Quoted passage →
● ● ● ● ●

I believe a quadratic polynomial, $ax^2+bx+c$, has only real solutions $\text{iff}$ the discriminant, $D \geq 0$, which occurs when:

$$ D = b^2 - 4ac \geq 0 \Rightarrow \begin{cases} b^2 \geq 4ac & \text{if } ac > 0, \\ \text{any } b & \text{if } ac \leq 0. \end{cases} $$

I want to create a software program that generates random quadratic polynomials with only real solutions without using any 'if-statements' because if it requires checking, then by this logic I would have to reject a lot of generated quadratic polynomials when simulating.

In Mathematica, I can use the code:

n = 10000; (* Number of random sets to generate *)
data = Table[
  a = RandomReal[{-2, 2}];
  b = RandomReal[{-2.5, 2.5}];
  c = RandomReal[{-3, 3}];
  discriminant = b^2 - 4*a*c;
  If[discriminant  >= 0, {a, b, c}, Nothing],
  {n}
];
chm = ConcaveHullMesh[data];
bdp = MeshCoordinates[RegionBoundary[chm]];
ListSurfacePlot3D[bdp, AxesLabel -> {"a", "b", "c"}, PlotLabel -> "Coefficients of Quadratics with D >= 0"]

To generate a shape like this:

This is a sample image using the coefficients of a quadratic polynomial as 3D points.

When I change the bounds for $a, b, \text{or } c$, I get a similar shape where it is partially flat on the top and bottom, then curves. And it seems to have a flip symmetry.

Question Repeated:

So then what shape is formed that contains all the points (a, b, c) given the maximum and minimum bounds for each of those 3 parameters?

● ● ● ● ●

Provided records →
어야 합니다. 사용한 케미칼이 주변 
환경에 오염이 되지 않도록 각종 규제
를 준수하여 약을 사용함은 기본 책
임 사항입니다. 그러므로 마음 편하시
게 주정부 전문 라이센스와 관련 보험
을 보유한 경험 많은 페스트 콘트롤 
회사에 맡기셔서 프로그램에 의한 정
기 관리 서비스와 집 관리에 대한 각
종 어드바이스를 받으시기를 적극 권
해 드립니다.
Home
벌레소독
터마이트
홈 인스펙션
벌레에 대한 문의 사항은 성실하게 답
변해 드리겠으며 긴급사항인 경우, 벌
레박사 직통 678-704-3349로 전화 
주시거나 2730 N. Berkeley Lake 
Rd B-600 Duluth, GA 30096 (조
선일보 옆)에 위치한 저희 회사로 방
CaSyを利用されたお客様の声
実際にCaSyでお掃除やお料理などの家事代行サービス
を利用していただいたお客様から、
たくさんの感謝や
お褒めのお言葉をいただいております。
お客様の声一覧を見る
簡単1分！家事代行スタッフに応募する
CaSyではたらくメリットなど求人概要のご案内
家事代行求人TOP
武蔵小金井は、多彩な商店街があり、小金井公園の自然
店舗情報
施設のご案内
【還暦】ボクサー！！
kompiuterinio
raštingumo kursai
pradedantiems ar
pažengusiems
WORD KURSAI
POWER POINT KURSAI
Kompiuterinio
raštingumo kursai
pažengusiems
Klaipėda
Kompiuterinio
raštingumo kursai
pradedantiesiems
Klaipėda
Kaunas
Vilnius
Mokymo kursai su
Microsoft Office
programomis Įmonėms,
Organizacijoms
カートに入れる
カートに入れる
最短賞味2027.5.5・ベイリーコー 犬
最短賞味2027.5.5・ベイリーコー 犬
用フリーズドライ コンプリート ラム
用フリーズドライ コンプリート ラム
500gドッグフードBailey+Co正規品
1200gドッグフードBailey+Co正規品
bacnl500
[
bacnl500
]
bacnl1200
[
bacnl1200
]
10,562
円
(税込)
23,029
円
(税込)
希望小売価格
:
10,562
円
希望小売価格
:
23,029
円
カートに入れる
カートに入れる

● ● ● ● ●

Exercise objective →
In the post on quadratic polynomials, what range does the Mathematica code draw b from? Please answer in a few words. The listing is material separate from the post on quadratic polynomials.

Output →
From -2.5 to 2.5.